Every line below that holds the string "anchor" should be copied out.

*** Opening Exercise data ***

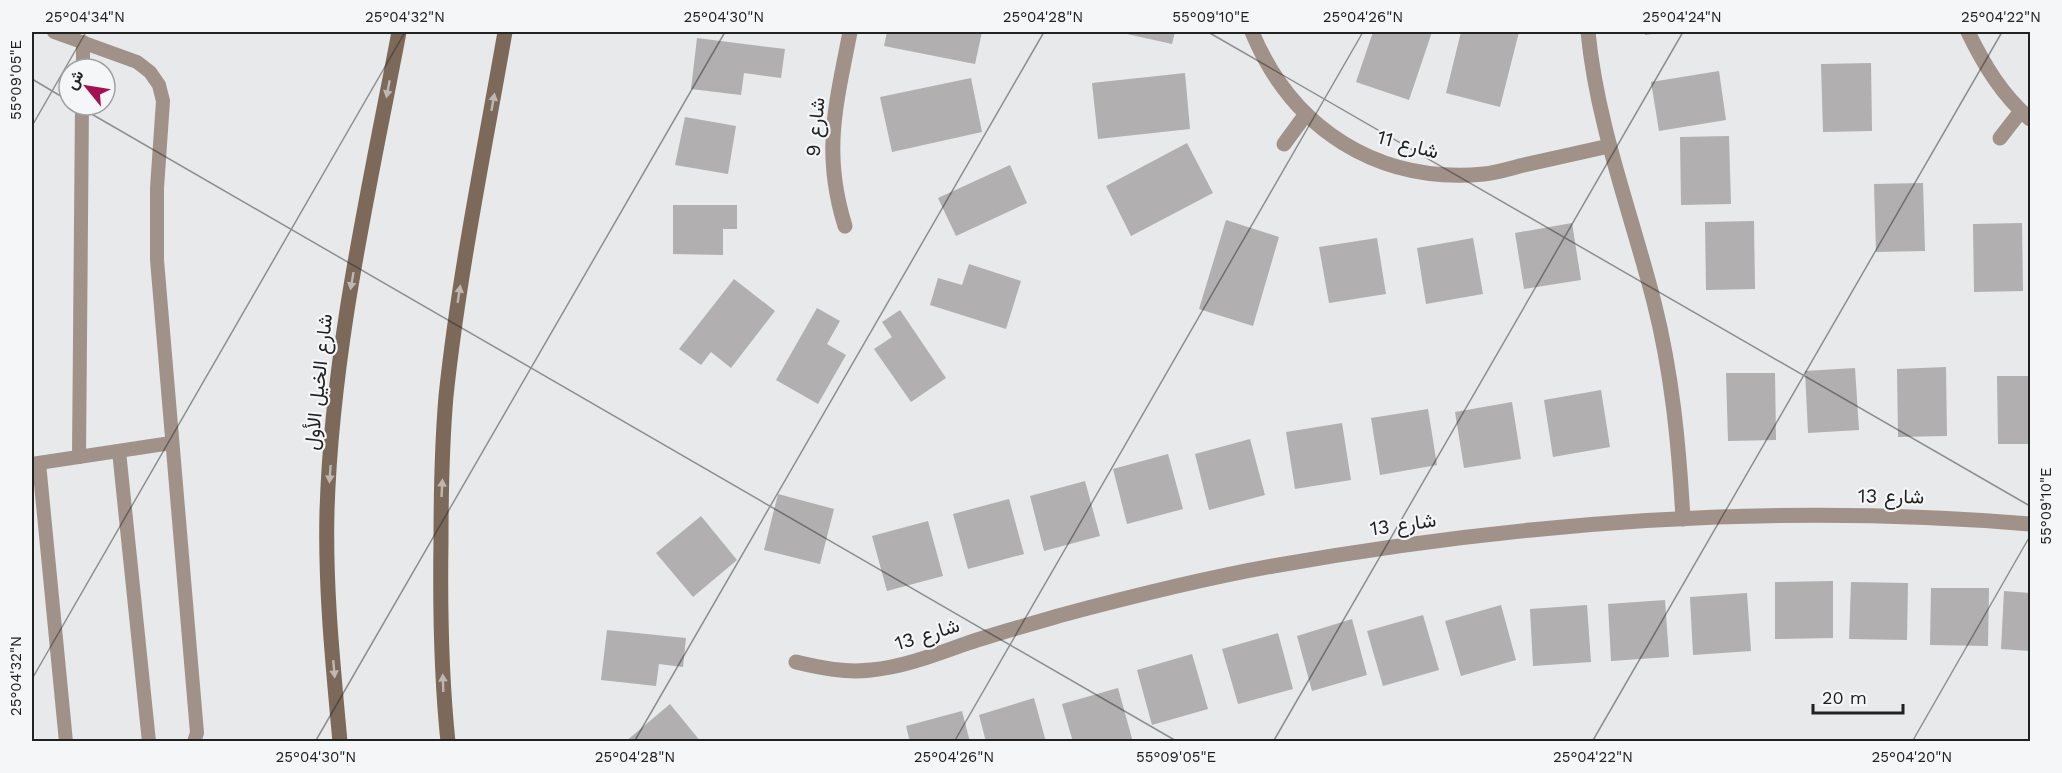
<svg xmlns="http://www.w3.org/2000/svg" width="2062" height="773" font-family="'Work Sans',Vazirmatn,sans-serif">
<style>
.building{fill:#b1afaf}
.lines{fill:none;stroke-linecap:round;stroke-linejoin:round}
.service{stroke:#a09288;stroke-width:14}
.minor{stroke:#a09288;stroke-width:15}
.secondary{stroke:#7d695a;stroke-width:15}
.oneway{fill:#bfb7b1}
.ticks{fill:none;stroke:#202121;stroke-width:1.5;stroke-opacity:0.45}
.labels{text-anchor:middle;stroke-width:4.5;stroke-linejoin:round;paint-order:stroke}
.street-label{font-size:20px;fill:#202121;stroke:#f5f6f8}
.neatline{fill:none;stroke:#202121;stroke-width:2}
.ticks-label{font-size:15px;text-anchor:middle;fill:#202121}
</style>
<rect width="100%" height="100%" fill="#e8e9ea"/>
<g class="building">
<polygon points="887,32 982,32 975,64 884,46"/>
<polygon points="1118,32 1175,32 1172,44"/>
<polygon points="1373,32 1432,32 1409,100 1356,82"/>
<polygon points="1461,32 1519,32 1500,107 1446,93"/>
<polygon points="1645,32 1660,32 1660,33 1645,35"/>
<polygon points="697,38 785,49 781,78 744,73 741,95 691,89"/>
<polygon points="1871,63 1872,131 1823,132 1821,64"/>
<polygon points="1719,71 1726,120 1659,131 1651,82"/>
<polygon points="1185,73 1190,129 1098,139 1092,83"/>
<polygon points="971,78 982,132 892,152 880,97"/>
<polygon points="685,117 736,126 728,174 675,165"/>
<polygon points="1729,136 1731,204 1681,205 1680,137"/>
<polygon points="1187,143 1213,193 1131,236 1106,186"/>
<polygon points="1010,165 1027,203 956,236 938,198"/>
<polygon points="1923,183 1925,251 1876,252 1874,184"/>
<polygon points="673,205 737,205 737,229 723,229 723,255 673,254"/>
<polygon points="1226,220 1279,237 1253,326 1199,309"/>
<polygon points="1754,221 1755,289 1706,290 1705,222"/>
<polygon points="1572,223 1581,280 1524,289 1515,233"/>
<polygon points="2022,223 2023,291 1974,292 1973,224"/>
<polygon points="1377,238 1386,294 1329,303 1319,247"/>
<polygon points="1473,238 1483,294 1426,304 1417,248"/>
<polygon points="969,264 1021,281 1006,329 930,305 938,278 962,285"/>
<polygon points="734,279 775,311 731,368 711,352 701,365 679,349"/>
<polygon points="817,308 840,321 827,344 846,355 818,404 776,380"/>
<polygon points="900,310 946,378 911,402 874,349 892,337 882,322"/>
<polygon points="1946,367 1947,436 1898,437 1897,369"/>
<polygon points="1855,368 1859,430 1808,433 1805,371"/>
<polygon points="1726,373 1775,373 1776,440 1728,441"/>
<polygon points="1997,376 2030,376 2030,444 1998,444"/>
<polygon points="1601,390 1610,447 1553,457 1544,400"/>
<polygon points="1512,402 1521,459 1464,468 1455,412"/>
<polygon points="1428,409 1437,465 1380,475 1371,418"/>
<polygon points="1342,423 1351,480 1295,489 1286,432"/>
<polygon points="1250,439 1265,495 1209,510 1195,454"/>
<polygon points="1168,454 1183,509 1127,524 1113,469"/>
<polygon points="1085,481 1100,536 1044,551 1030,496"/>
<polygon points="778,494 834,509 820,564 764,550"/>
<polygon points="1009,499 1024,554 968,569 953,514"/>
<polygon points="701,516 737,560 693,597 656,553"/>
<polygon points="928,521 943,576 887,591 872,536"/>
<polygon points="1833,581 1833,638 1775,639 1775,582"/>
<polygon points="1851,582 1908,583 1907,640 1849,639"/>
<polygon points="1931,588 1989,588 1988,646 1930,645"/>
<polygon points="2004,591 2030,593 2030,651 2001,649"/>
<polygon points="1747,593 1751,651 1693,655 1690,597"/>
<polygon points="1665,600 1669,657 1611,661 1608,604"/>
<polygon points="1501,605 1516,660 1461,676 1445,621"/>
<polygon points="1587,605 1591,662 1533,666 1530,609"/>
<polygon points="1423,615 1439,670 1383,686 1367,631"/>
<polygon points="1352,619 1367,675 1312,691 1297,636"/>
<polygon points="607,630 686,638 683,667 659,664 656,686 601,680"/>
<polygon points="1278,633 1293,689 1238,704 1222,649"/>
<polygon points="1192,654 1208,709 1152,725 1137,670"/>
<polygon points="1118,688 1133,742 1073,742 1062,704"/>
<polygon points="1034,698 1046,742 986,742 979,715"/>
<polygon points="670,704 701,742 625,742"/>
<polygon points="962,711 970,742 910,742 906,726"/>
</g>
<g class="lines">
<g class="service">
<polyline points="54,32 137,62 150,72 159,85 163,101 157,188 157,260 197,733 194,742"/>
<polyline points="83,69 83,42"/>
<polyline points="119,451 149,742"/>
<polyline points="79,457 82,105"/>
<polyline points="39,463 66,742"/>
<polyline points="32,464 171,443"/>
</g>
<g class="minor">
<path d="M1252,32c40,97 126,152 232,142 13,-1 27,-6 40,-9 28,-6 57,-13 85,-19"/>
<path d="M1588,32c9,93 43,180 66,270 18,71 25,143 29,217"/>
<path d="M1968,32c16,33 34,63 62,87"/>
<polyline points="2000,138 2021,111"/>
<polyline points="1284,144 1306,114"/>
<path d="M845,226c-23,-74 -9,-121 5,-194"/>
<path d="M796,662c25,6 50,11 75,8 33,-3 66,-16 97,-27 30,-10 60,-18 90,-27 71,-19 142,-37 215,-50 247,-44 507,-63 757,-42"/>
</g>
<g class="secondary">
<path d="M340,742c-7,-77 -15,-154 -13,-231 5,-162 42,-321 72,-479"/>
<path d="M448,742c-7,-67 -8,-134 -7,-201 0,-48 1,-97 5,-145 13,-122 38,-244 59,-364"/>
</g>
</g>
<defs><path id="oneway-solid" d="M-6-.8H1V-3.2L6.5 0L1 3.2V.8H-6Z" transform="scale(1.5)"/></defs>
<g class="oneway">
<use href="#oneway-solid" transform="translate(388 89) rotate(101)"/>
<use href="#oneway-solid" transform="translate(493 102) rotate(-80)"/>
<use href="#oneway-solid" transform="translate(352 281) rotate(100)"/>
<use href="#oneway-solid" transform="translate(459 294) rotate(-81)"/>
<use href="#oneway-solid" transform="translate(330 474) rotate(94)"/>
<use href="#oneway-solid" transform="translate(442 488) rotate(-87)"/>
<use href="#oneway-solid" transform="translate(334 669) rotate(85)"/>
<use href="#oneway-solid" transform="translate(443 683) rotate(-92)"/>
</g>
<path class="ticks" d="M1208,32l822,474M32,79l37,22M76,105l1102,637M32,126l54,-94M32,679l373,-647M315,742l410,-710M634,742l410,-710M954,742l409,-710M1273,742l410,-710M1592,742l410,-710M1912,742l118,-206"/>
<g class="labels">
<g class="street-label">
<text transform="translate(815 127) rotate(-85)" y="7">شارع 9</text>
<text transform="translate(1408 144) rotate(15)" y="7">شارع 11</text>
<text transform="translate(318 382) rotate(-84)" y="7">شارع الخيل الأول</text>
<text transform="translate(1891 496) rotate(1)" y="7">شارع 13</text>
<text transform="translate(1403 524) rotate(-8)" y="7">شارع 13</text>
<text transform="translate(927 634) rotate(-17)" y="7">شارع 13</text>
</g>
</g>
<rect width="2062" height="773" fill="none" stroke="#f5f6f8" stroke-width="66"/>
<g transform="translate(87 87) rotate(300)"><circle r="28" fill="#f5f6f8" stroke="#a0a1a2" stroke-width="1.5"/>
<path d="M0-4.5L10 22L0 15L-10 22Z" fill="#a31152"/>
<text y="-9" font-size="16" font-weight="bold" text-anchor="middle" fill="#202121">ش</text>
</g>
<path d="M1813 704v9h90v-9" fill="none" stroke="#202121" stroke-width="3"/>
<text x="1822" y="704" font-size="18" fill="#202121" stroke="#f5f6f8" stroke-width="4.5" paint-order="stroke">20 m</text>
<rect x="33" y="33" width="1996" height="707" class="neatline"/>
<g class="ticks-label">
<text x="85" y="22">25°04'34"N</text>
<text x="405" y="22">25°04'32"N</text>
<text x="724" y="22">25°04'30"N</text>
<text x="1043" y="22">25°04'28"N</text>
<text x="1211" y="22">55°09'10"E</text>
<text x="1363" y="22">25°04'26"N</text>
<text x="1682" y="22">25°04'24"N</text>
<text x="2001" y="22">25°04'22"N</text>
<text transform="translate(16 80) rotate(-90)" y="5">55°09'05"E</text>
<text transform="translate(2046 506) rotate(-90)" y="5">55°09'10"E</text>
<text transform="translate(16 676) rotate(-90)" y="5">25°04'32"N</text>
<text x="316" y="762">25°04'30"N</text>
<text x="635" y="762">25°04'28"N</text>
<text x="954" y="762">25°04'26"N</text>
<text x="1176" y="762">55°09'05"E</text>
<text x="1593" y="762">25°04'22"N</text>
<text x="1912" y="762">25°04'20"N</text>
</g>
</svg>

*** Closing Exercise data ***

## Written response
.labels{text-anchor:middle;stroke-width:4.5;stroke-linejoin:round;paint-order:stroke}
.ticks-label{font-size:15px;text-anchor:middle;fill:#202121}
<text y="-9" font-size="16" font-weight="bold" text-anchor="middle" fill="#202121">ش</text>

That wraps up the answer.